Compliance Management, Network Security

Supreme Court hopeful ruled 4th Amendment doesn’t protect gov’t location data collection

A judge on President Trump's list of 25 potential nominees to replace Justice Anthony Kennedy on the Supreme Court penned an appeals court's 2016 opinion holding that government collection of business records containing location data did not constitute a Fourth Amendment search, a ruling recently overturned by the Supreme Court.

In its 22-page judgment on United States v. Carpenter, the Sixth Circuit Court of Appeals in Cincinnati denied the appeal of convicted defendants Timothy Carpenter and Timothy Sanders, who argued that federal investigators deprived them of their Fourth Amendment rights against unreasonable search and seizure. The defense contended that evidence should have been suppressed during the criminal trial because the FBI relied on a mere court order, and not a warrant, to collect cell phone metadata from the two men's cellular carriers.

In his opinion, Judge Raymond Kethledge, one of three judges serving on the appellate panel, said that while the content of a phone call is inherently private, metadata such as cell tower site information is not. “The Supreme Court has long recognized a distinction between the content of a communication and the information necessary to convey it,” Kethledge wrote. “Content, per this distinction, is protected under the Fourth Amendment, but routing information is not.”

But the high court last Friday ruled differently, saying in the landmark Carpenter v.

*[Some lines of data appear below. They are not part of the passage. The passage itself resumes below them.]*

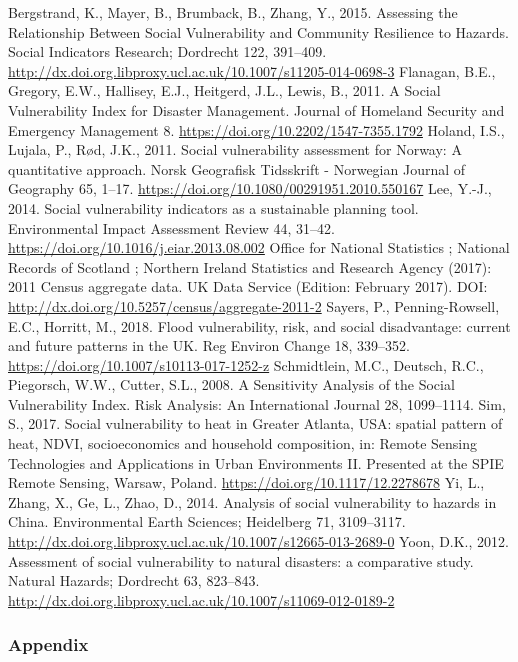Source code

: \documentclass[]{article}
\begin{document}
Bergstrand, K., Mayer, B., Brumback, B., Zhang, Y., 2015. Assessing the
Relationship Between Social Vulnerability and Community Resilience to
Hazards. Social Indicators Research; Dordrecht 122, 391--409.
\url{http://dx.doi.org.libproxy.ucl.ac.uk/10.1007/s11205-014-0698-3}
Flanagan, B.E., Gregory, E.W., Hallisey, E.J., Heitgerd, J.L., Lewis,
B., 2011. A Social Vulnerability Index for Disaster Management. Journal
of Homeland Security and Emergency Management 8.
\url{https://doi.org/10.2202/1547-7355.1792} Holand, I.S., Lujala, P.,
Rød, J.K., 2011. Social vulnerability assessment for Norway: A
quantitative approach. Norsk Geografisk Tidsskrift - Norwegian Journal
of Geography 65, 1--17.
\url{https://doi.org/10.1080/00291951.2010.550167} Lee, Y.-J., 2014.
Social vulnerability indicators as a sustainable planning tool.
Environmental Impact Assessment Review 44, 31--42.
\url{https://doi.org/10.1016/j.eiar.2013.08.002} Office for National
Statistics ; National Records of Scotland ; Northern Ireland Statistics
and Research Agency (2017): 2011 Census aggregate data. UK Data Service
(Edition: February 2017). DOI:
\url{http://dx.doi.org/10.5257/census/aggregate-2011-2} Sayers, P.,
Penning-Rowsell, E.C., Horritt, M., 2018. Flood vulnerability, risk, and
social disadvantage: current and future patterns in the UK. Reg Environ
Change 18, 339--352. \url{https://doi.org/10.1007/s10113-017-1252-z}
Schmidtlein, M.C., Deutsch, R.C., Piegorsch, W.W., Cutter, S.L., 2008. A
Sensitivity Analysis of the Social Vulnerability Index. Risk Analysis:
An International Journal 28, 1099--1114. Sim, S., 2017. Social
vulnerability to heat in Greater Atlanta, USA: spatial pattern of heat,
NDVI, socioeconomics and household composition, in: Remote Sensing
Technologies and Applications in Urban Environments II. Presented at the
SPIE Remote Sensing, Warsaw, Poland.
\url{https://doi.org/10.1117/12.2278678} Yi, L., Zhang, X., Ge, L.,
Zhao, D., 2014. Analysis of social vulnerability to hazards in China.
Environmental Earth Sciences; Heidelberg 71, 3109--3117.
\url{http://dx.doi.org.libproxy.ucl.ac.uk/10.1007/s12665-013-2689-0}
Yoon, D.K., 2012. Assessment of social vulnerability to natural
disasters: a comparative study. Natural Hazards; Dordrecht 63, 823--843.
\url{http://dx.doi.org.libproxy.ucl.ac.uk/10.1007/s11069-012-0189-2}

\subsubsection{Appendix}\label{appendix}
\end{document}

United States opinion that generally, the government needs a warrant for long-term tracking of location using cell phone records.

“Although the ‘ultimate measure of the constitutionality of a governmental search is ‘reasonableness,'' our cases establish that warrantless searches are typically unreasonable where ‘a search is undertaken by law enforcement officials to discover evidence of criminal wrongdoing,'” the court wrote. “Having found that the acquisition of Carpenter's CSLI [cell phone location information] was a search, we also conclude that the Government must generally obtain a warrant supported by probable cause before acquiring such records.

Noting that cell phones and the services they offer are “such a pervasive and insistent part of daily life” as determined in Riley v. the United States. “that carrying one is indispensable to participation in modern society” and that cell phone logs are created “without any affirmative act on the part of the user beyond powering up,” the court said “no way to avoid leaving a digital trail of location data” so “in no meaningful sense does the user voluntarily ‘assume[] the risk' of turning over a comprehensive dossier of his physical movements.”

The 51-year-old Kethledge's name appears on an expanded list of possible nominees released by the White House in November 2017 but the likelihood of his nomination is not known. Trump has said he would draw from that list to fill the slot left by Kennedy who is retiring July 31.